A few short months after my Liptoning, a UHT Christian (someone who has been a Christian for a long, longer life than I) warned me that the honeymoon period would wear off.
If you’ve read my earlier blogs, you’ll know how taken aback I was by all the joy that kept bubbling up as I cautiously got to know God and Jesus. The feeling of anticipation I would awake with daily in my stomach. It was like a split personality disorder. My before Christ (BC) secular self would lie there wondering, “ooh, what’s planned today that I’m so excited about?” Then my AC side would go, “Yay, I get to spend more time getting to know G&J.” At which point my BC split personality would roll her eyes at such happy clappiness and attempt to batten all this joyful oddness down. Which was like shoving Disney’s Genie back in the lamp. No way G&J were getting crammed back into a small lamp. Let your light shine and all that…
So I was surprised to be warned that this feeling of delight would fade. Was that the reason why I wasn’t meeting more Christians with the same joy bubbling over? Did it wear off? Would this astounding ‘zing’ feeling disappear overnight and leave me acting like Marvin from The Hitch Hikers Guide To The Galaxy?
Just lately I have been noticing a dourness on the edge of my faith. The technicolour was greying. Was this the macular degeneration of joy I’d been warned about? I tried to pinpoint why and realised I had spent an unusual amount of time with some seriously serious Christians. On missions. Saving souls. Which is indeed serious stuff. But each ‘Thank God’, each faithful gratitude expressed for a miracle, didn’t rumble with the joy. It rumbled with important seriousness. And so I, almost unconsciously, packed away my joy in order to be more grave and ‘Godly’.
I ended the honeymoon. Not God. He was still waiting for me to come back to the beach, drink Pina Coladas and walk in the rain. Return to the crazy teenage ‘somersaulting stomach’ love that marked the start of all this, no matter how embarrassing I found it at the time. I missed it. Missed Him.
A few months back I read Francis Chan’s Crazy Love.

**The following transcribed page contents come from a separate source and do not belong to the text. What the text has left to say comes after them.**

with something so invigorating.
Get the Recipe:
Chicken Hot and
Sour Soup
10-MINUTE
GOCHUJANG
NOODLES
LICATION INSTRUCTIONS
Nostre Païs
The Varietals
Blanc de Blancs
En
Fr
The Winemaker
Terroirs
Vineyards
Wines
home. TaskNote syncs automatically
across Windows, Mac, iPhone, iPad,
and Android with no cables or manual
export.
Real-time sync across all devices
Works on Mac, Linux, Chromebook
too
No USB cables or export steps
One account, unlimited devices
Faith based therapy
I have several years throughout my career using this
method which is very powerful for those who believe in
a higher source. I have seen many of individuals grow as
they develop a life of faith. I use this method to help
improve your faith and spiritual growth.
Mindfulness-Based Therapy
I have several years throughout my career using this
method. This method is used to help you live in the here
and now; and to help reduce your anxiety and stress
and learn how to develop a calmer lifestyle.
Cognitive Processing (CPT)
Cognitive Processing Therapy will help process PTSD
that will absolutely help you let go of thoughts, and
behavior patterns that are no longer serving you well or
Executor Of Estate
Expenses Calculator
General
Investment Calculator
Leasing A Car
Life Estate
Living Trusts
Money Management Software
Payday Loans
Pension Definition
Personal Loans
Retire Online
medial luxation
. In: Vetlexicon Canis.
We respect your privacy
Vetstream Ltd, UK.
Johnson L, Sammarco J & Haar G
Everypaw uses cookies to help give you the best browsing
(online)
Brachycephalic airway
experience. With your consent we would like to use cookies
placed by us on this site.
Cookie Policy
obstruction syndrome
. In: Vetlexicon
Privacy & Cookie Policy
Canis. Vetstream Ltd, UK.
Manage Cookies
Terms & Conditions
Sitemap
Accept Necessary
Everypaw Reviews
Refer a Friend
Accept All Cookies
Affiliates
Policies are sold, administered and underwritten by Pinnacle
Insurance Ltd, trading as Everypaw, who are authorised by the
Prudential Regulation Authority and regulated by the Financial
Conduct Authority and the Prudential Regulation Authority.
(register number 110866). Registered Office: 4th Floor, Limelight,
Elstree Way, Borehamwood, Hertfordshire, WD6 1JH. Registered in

As Chan puts it: ‘The God of the universe — the Creator of nitrogen and pine needles, galaxies and e-minor — loves us with a radical, unconditional, self-sacrificing love. And what is our typical response? We go to church, sing songs, and try not to cuss.’
Chan writes the answer to religious complacency isn’t working harder at a list of do’s and don’ts — it’s falling in love with God. ‘Because when you’re wildly in love with someone, it changes everything.’
It’s true. I fell head over heels, I wanted to hang out with the object of my affection all the time. I was Madonna ‘True Blue’ giggly and ‘Crazy For You’ all at the same time. And while plenty of people talk about the honeymoon part of a marriage ending as you grow as a couple, I really don’t think God and Jesus want us to grow with them into joyless matrimony.
Look at what He did. Everlasting, eternal love. Radical, unconditional, self-sacrificing love.
And there it is. I think the joy gets lost because too often Christians get caught up in the self-sacrificial nature of what God did for us in Jesus. I mean, that’s a serious gift, right? So, mistakenly, we confuse sacrifice that is the willing, loving, giving of our hearts to God with the sacrifice that is serious, enduring loss. But Jesus died so we may have life. It’s not loss, it’s gain.
It’s a gift to be taken seriously, yes, but no need to be all serious about it. I don’t think God measures the level of our love for Him by how seriously we behave in regards to what He gifted us. Whenever a Christian nods seriously and says, “You know, Jesus died for you,” I think the response ought to be a grinning “I know! How amazing and astounding is that? AND he resurrected. Fantastic!” Stop getting stuck and serious around the death bit, and focus on the three days after.
God’s crazy love can make us all amazing and astounding too, remember, because He gifted a bit of Him into us when He did it. You simply have to accept the amount of love poured out on you, the gift of heaven promised you, and, oh my God, please enjoy it. Smile with it, shine with it, dance in the rain with it and drink Pina Coladas.
It’s a great thing, falling in love every day.
Footnote: a big thank you to Tim MacBride over at Coffee With The King who has just started a great series about Luke 7 34-50 on precisely this. There are no Godincidences that his blog appeared in my feed just as I was pondering faith, joy and honeymoons.